The first step was to form the Marion Playground Association Incorporated. This was done and members of the ground committee consisted of Clem S. Nunn, John H. Orme and Wilbur V. Haynes. Others helping in this project were, Edward J Hayward, O. R. Hurley, C. W. Haynes, Gus Taylor, John A. Moore, John Wilson, C. V. Franks and T. H. Cochran.
Several areas were looked at, but what the committee thought the best suitable ground was picked out and it was located south of the Old Cemetery, in a beautiful lot of about three or four acres and was shaped by nature for a pleasure resort.
It was the intention of the promoters to purchase the ground and lay off a baseball diamond, tennis courts, and so improve it as to make it suitable for all athletic sports.
It will be dedicated to the people of town and county and the pupils of the school, where they may congregate for recreation and athletic games.
In August of 1909 the Marion Playground Association purchased this piece of property from Presley S. Maxwell.

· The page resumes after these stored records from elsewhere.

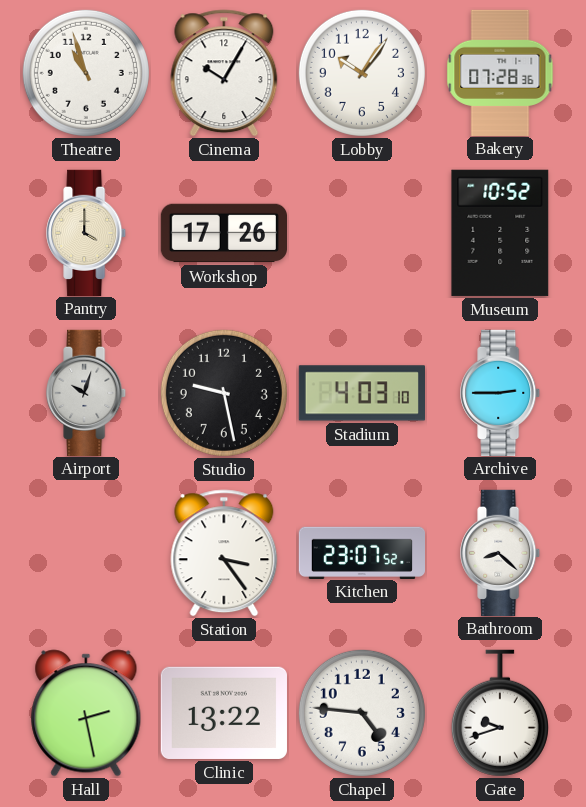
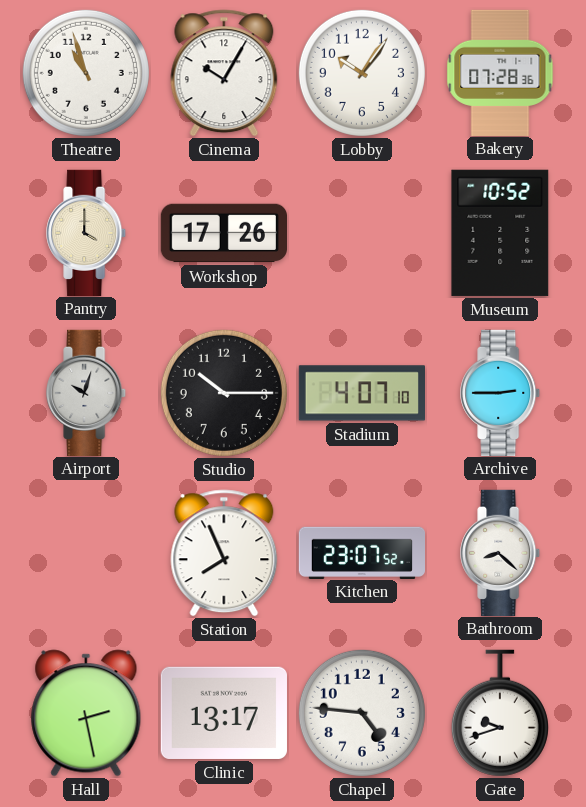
Studio: 9:28 -> 10:15
Stadium: 4:03 -> 4:07
Station: 3:24 -> 7:56
Clinic: 13:22 -> 13:17
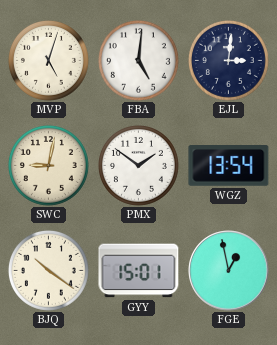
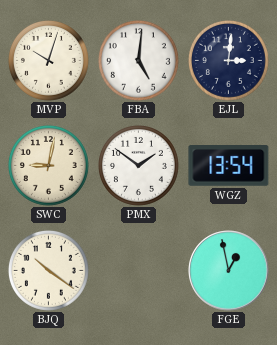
MVP: 5:03 -> 10:03
GYY: 15:01 -> none
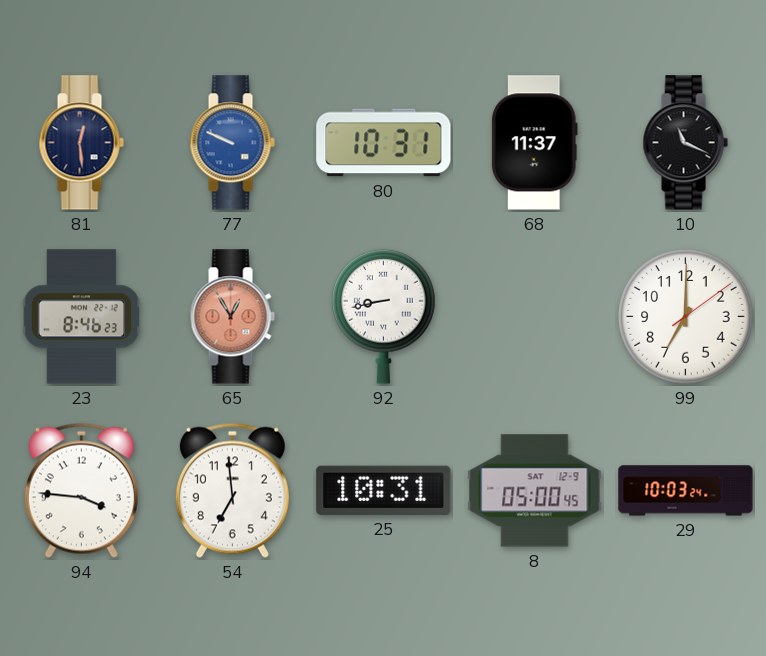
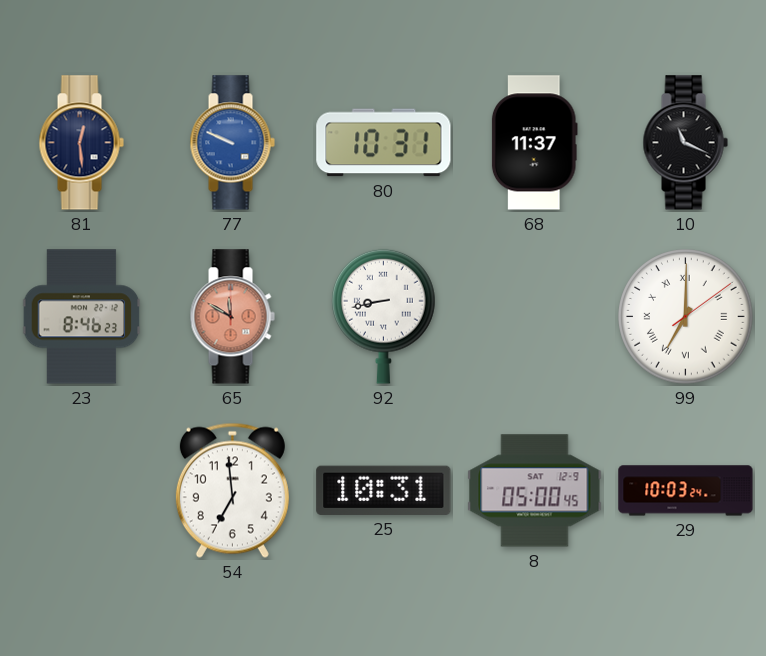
65: 12:55 -> 11:50
99 numerals: Arabic -> Roman
94: 3:46 -> none
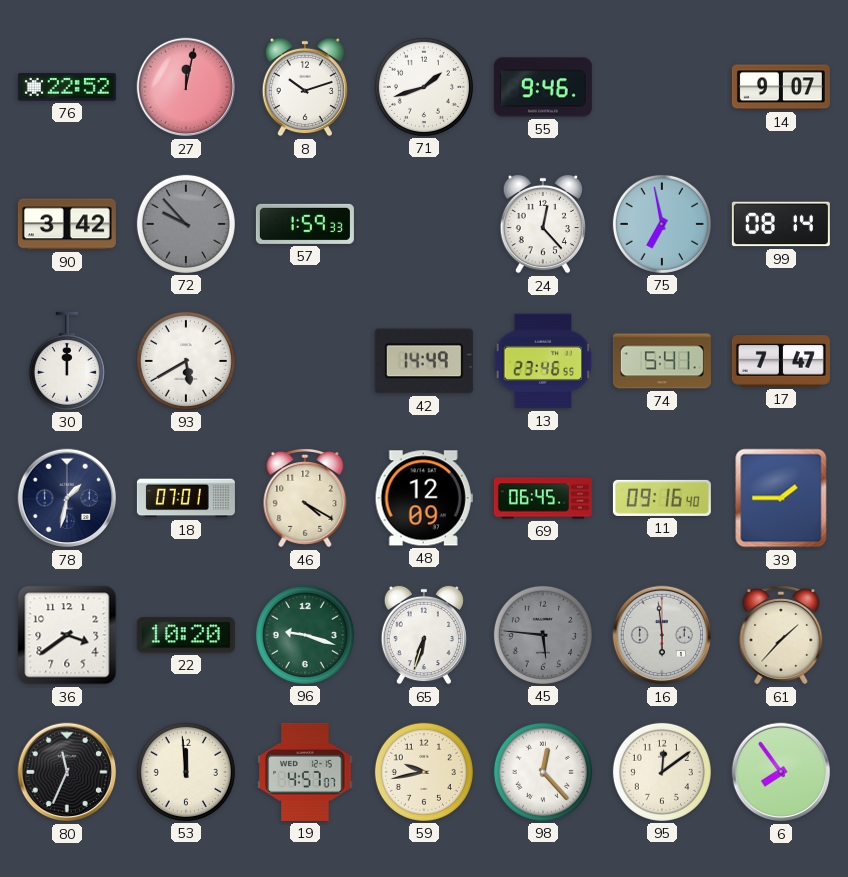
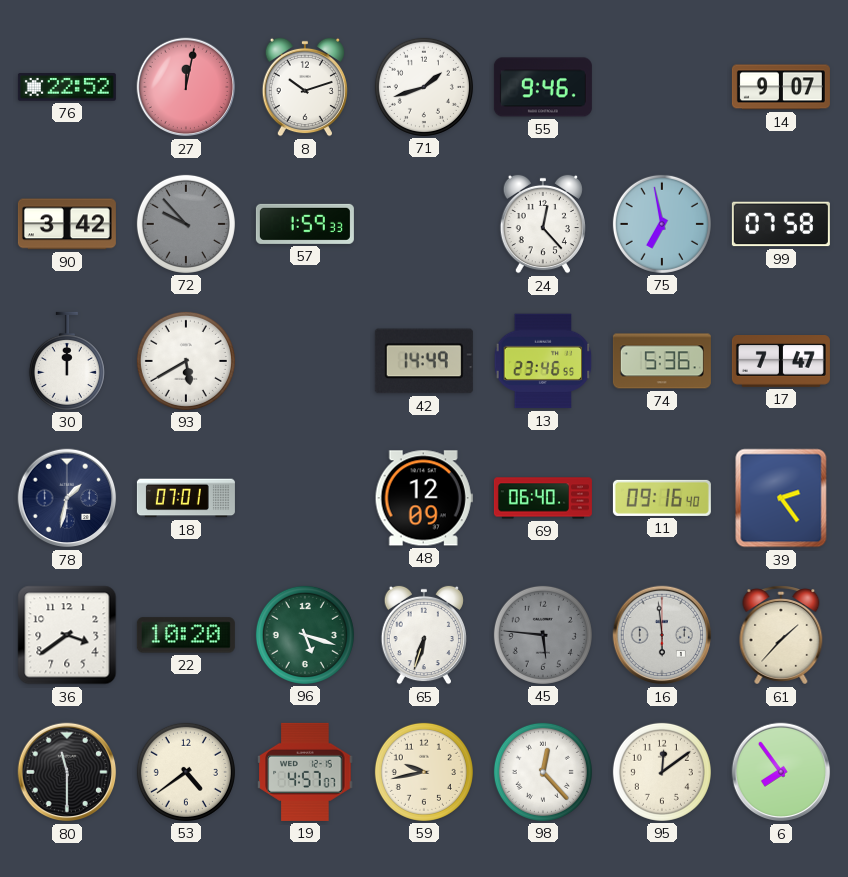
99: 08:14 -> 07:58
74: 5:41 -> 5:36
46: 4:20 -> none
69: 06:45 -> 06:40
39: 1:45 -> 2:24
96: 9:18 -> 5:18
80: 11:34 -> 11:30
53: 11:59 -> 4:39
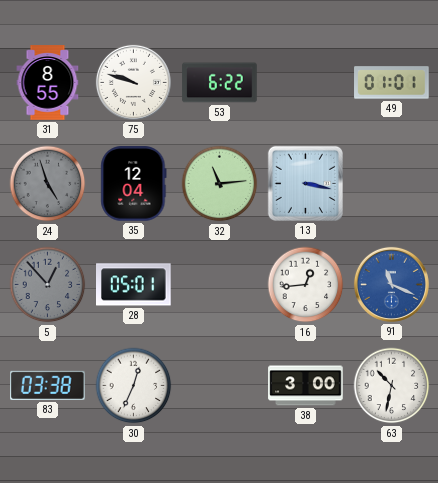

They at once got to work and started getting the land in fine shape, the grounds were laid out and prepared, a tall board fence was built on the front and side and a grand stand for seating was installed.
The businessmen and citizens are to be congratulated for their liberal assistance in assisting and encouraging such an enterprise, for there's not anything that would add more to the beautifying of our city than a first-class park.
Maxwell Athletic Park, Marion's New Ball Park, was formally opened in a fine game with Sturgis, in which the Marion aggregation was victorious by a score of 4 to 2.
Maxwell Athletic Park was named after P. S. Maxwell, whom the Marion Playground Association purchased the property from. Mr. Maxwell also held with the preparation of the park
The park was located where Riley's Tool Shop is today and the park continued across the area to Blackburn Street and to where Crittenden Farm Supply store used to be.
In Nov. 1918, Levi Cook purchased this property from the Marion Playground Association and it was then known as Cook's Park.
In the 1930's the Civilian Conservation Corp was located in this area.